Directions for this task —
Reproduce the listing below without any change.

Provided data —
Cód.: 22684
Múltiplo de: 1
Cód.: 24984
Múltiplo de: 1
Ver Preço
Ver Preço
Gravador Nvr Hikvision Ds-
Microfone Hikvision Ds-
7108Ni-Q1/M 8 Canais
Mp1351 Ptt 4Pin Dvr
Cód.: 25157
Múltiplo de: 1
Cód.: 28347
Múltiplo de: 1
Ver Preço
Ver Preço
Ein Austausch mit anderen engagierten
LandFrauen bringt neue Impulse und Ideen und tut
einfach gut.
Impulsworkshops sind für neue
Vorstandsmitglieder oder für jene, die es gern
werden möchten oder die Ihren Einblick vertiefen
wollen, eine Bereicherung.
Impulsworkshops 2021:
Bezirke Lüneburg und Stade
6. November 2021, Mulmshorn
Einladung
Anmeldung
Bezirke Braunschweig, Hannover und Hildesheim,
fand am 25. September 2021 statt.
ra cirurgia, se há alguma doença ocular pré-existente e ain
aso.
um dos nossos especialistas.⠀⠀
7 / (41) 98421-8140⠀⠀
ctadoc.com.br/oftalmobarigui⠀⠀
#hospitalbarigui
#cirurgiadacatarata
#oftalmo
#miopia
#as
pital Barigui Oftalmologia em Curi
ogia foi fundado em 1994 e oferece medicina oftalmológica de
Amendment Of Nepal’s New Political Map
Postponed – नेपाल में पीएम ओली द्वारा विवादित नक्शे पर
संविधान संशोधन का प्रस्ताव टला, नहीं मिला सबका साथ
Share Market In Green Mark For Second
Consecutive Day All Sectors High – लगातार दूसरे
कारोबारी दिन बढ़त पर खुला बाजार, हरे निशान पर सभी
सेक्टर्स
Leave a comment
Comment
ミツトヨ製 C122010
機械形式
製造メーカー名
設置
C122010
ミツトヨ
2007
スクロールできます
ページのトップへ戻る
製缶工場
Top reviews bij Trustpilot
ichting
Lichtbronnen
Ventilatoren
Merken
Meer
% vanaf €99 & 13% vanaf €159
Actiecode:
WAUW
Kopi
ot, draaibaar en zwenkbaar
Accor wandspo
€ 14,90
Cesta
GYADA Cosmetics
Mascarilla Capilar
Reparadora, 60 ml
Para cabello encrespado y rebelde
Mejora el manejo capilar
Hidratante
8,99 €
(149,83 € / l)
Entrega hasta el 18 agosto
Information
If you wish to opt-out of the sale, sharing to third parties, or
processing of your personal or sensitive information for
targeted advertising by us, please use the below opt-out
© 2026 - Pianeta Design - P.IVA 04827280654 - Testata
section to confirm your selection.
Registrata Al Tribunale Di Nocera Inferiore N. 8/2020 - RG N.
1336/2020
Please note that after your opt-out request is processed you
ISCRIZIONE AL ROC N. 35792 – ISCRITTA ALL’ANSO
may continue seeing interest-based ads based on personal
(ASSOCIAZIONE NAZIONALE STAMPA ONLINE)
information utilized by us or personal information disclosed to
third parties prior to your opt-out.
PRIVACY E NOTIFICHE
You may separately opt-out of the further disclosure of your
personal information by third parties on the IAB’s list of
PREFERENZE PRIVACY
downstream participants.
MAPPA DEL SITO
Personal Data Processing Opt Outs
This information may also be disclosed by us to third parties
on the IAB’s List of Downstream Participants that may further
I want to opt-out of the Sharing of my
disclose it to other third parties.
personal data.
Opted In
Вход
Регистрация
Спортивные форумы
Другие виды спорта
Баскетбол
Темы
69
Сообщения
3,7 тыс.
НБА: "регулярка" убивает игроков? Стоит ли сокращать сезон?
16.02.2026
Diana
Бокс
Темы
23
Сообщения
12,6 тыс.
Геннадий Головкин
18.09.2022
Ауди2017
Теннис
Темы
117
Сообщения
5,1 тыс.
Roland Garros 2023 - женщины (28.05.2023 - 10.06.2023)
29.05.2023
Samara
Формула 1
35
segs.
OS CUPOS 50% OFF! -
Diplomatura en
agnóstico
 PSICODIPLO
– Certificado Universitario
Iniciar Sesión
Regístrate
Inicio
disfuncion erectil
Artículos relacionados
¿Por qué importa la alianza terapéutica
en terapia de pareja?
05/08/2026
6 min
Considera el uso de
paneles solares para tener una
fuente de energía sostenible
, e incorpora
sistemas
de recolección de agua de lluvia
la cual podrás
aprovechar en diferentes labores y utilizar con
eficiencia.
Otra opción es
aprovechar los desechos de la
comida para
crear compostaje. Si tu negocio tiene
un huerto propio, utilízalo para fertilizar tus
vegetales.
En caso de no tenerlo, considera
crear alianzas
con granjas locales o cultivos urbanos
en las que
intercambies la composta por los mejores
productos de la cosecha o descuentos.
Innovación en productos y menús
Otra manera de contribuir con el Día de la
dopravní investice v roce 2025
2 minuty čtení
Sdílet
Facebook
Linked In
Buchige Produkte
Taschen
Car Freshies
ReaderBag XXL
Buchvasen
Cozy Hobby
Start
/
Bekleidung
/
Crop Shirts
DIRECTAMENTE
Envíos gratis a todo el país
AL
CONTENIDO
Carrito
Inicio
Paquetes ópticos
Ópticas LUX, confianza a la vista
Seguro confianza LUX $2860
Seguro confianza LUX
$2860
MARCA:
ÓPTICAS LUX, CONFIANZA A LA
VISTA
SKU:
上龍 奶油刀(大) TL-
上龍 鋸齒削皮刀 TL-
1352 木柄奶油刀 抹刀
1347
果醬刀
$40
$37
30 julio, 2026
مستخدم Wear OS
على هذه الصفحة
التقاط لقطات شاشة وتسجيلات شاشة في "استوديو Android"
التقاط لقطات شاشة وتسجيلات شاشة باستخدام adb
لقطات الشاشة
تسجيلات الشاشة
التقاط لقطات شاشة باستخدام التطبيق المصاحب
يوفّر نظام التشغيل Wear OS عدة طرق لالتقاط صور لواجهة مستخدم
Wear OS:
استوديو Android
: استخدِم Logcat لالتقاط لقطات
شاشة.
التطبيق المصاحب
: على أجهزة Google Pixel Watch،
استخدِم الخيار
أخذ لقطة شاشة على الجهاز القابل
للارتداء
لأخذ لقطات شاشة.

Answer for the task —
Cód.: 22684
Múltiplo de: 1
Cód.: 24984
Múltiplo de: 1
Ver Preço
Ver Preço
Gravador Nvr Hikvision Ds-
Microfone Hikvision Ds-
7108Ni-Q1/M 8 Canais
Mp1351 Ptt 4Pin Dvr
Cód.: 25157
Múltiplo de: 1
Cód.: 28347
Múltiplo de: 1
Ver Preço
Ver Preço
Ein Austausch mit anderen engagierten
LandFrauen bringt neue Impulse und Ideen und tut
einfach gut.
Impulsworkshops sind für neue
Vorstandsmitglieder oder für jene, die es gern
werden möchten oder die Ihren Einblick vertiefen
wollen, eine Bereicherung.
Impulsworkshops 2021:
Bezirke Lüneburg und Stade
6. November 2021, Mulmshorn
Einladung
Anmeldung
Bezirke Braunschweig, Hannover und Hildesheim,
fand am 25. September 2021 statt.
ra cirurgia, se há alguma doença ocular pré-existente e ain
aso.
um dos nossos especialistas.⠀⠀
7 / (41) 98421-8140⠀⠀
ctadoc.com.br/oftalmobarigui⠀⠀
#hospitalbarigui
#cirurgiadacatarata
#oftalmo
#miopia
#as
pital Barigui Oftalmologia em Curi
ogia foi fundado em 1994 e oferece medicina oftalmológica de
Amendment Of Nepal’s New Political Map
Postponed – नेपाल में पीएम ओली द्वारा विवादित नक्शे पर
संविधान संशोधन का प्रस्ताव टला, नहीं मिला सबका साथ
Share Market In Green Mark For Second
Consecutive Day All Sectors High – लगातार दूसरे
कारोबारी दिन बढ़त पर खुला बाजार, हरे निशान पर सभी
सेक्टर्स
Leave a comment
Comment
ミツトヨ製 C122010
機械形式
製造メーカー名
設置
C122010
ミツトヨ
2007
スクロールできます
ページのトップへ戻る
製缶工場
Top reviews bij Trustpilot
ichting
Lichtbronnen
Ventilatoren
Merken
Meer
% vanaf €99 & 13% vanaf €159
Actiecode:
WAUW
Kopi
ot, draaibaar en zwenkbaar
Accor wandspo
€ 14,90
Cesta
GYADA Cosmetics
Mascarilla Capilar
Reparadora, 60 ml
Para cabello encrespado y rebelde
Mejora el manejo capilar
Hidratante
8,99 €
(149,83 € / l)
Entrega hasta el 18 agosto
Information
If you wish to opt-out of the sale, sharing to third parties, or
processing of your personal or sensitive information for
targeted advertising by us, please use the below opt-out
© 2026 - Pianeta Design - P.IVA 04827280654 - Testata
section to confirm your selection.
Registrata Al Tribunale Di Nocera Inferiore N. 8/2020 - RG N.
1336/2020
Please note that after your opt-out request is processed you
ISCRIZIONE AL ROC N. 35792 – ISCRITTA ALL’ANSO
may continue seeing interest-based ads based on personal
(ASSOCIAZIONE NAZIONALE STAMPA ONLINE)
information utilized by us or personal information disclosed to
third parties prior to your opt-out.
PRIVACY E NOTIFICHE
You may separately opt-out of the further disclosure of your
personal information by third parties on the IAB’s list of
PREFERENZE PRIVACY
downstream participants.
MAPPA DEL SITO
Personal Data Processing Opt Outs
This information may also be disclosed by us to third parties
on the IAB’s List of Downstream Participants that may further
I want to opt-out of the Sharing of my
disclose it to other third parties.
personal data.
Opted In
Вход
Регистрация
Спортивные форумы
Другие виды спорта
Баскетбол
Темы
69
Сообщения
3,7 тыс.
НБА: "регулярка" убивает игроков? Стоит ли сокращать сезон?
16.02.2026
Diana
Бокс
Темы
23
Сообщения
12,6 тыс.
Геннадий Головкин
18.09.2022
Ауди2017
Теннис
Темы
117
Сообщения
5,1 тыс.
Roland Garros 2023 - женщины (28.05.2023 - 10.06.2023)
29.05.2023
Samara
Формула 1
35
segs.
OS CUPOS 50% OFF! -
Diplomatura en
agnóstico
 PSICODIPLO
– Certificado Universitario
Iniciar Sesión
Regístrate
Inicio
disfuncion erectil
Artículos relacionados
¿Por qué importa la alianza terapéutica
en terapia de pareja?
05/08/2026
6 min
Considera el uso de
paneles solares para tener una
fuente de energía sostenible
, e incorpora
sistemas
de recolección de agua de lluvia
la cual podrás
aprovechar en diferentes labores y utilizar con
eficiencia.
Otra opción es
aprovechar los desechos de la
comida para
crear compostaje. Si tu negocio tiene
un huerto propio, utilízalo para fertilizar tus
vegetales.
En caso de no tenerlo, considera
crear alianzas
con granjas locales o cultivos urbanos
en las que
intercambies la composta por los mejores
productos de la cosecha o descuentos.
Innovación en productos y menús
Otra manera de contribuir con el Día de la
dopravní investice v roce 2025
2 minuty čtení
Sdílet
Facebook
Linked In
Buchige Produkte
Taschen
Car Freshies
ReaderBag XXL
Buchvasen
Cozy Hobby
Start
/
Bekleidung
/
Crop Shirts
DIRECTAMENTE
Envíos gratis a todo el país
AL
CONTENIDO
Carrito
Inicio
Paquetes ópticos
Ópticas LUX, confianza a la vista
Seguro confianza LUX $2860
Seguro confianza LUX
$2860
MARCA:
ÓPTICAS LUX, CONFIANZA A LA
VISTA
SKU:
上龍 奶油刀(大) TL-
上龍 鋸齒削皮刀 TL-
1352 木柄奶油刀 抹刀
1347
果醬刀
$40
$37
30 julio, 2026
مستخدم Wear OS
على هذه الصفحة
التقاط لقطات شاشة وتسجيلات شاشة في "استوديو Android"
التقاط لقطات شاشة وتسجيلات شاشة باستخدام adb
لقطات الشاشة
تسجيلات الشاشة
التقاط لقطات شاشة باستخدام التطبيق المصاحب
يوفّر نظام التشغيل Wear OS عدة طرق لالتقاط صور لواجهة مستخدم
Wear OS:
استوديو Android
: استخدِم Logcat لالتقاط لقطات
شاشة.
التطبيق المصاحب
: على أجهزة Google Pixel Watch،
استخدِم الخيار
أخذ لقطة شاشة على الجهاز القابل
للارتداء
لأخذ لقطات شاشة.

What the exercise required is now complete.